Джим Маклафлин тут же повел свое:
— Крупные корпорации всегда заботились о том, чтобы все считали, будто эти изобретения — просто ерунда. Но даю вам слово, подобного рода чудеса существовали и существуют до сих пор. Великолепной иллюстрацией моего утверждения и могут быть бензиновые таблетки. Неизвестный гениальный химик предложил формулу синтетического бензина, который со всеми необходимыми добавками можно было спрессовать до размеров небольшой таблетки. Вам было нужно всего лишь наполнить бензобак самой обычной водой.. бросить туда таблетку — и в вашем распоряжении 18-20 галлонов не загрязняющего среду бензина стоимостью в пару центов.

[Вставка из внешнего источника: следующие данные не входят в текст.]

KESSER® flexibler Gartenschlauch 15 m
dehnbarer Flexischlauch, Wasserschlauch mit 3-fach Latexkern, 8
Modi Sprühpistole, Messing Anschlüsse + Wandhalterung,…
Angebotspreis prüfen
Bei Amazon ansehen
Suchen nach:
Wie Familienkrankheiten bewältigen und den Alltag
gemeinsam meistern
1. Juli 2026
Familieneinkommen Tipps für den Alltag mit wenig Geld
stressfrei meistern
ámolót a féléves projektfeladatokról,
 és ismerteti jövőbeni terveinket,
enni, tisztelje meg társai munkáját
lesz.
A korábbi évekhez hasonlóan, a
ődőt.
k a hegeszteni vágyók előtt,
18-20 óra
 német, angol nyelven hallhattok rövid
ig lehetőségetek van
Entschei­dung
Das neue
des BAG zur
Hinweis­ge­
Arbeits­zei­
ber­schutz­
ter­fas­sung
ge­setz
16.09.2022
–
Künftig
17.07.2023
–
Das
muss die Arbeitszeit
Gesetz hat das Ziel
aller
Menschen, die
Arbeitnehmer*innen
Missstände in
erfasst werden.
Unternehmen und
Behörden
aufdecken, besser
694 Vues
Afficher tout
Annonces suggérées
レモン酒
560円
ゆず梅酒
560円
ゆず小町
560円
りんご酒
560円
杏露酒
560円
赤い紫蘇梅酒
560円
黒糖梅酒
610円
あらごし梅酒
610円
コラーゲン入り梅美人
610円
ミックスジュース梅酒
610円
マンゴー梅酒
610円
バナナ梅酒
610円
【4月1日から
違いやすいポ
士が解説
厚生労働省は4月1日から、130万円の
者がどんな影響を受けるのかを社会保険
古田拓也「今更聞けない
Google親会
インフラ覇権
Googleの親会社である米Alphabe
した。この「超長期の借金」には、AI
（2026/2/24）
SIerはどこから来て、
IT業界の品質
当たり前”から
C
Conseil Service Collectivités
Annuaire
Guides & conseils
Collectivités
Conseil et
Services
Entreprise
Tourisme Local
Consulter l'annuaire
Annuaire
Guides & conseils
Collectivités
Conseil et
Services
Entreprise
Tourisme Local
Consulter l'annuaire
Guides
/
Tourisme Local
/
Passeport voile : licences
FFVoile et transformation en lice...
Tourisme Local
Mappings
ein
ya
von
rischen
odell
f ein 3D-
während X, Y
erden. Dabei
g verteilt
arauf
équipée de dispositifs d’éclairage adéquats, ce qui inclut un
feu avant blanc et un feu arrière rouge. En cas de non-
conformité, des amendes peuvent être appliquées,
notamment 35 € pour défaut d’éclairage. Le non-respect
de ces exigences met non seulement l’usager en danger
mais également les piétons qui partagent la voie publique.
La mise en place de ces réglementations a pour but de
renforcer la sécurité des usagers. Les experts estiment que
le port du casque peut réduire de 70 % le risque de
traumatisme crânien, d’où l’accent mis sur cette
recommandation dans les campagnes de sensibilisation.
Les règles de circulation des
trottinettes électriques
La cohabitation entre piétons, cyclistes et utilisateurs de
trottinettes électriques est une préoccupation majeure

Как вы считаете, неужто громадные нефтяные компании позволили бы пробиться таблеткам на рынок? Только не в течение жизни — их жизни — ведь это означало бы кончину триллионнодолларовой промышленности. И это всего один пример. А вот так называемые вечные спички. Была ли такая спичка, способная зажечься пятнадцать тысяч раз? Могу поспорить, что такая спичка имелась, только ее подмял под себя крупный бизнес. Мы же обнаружили много случаев, много больше.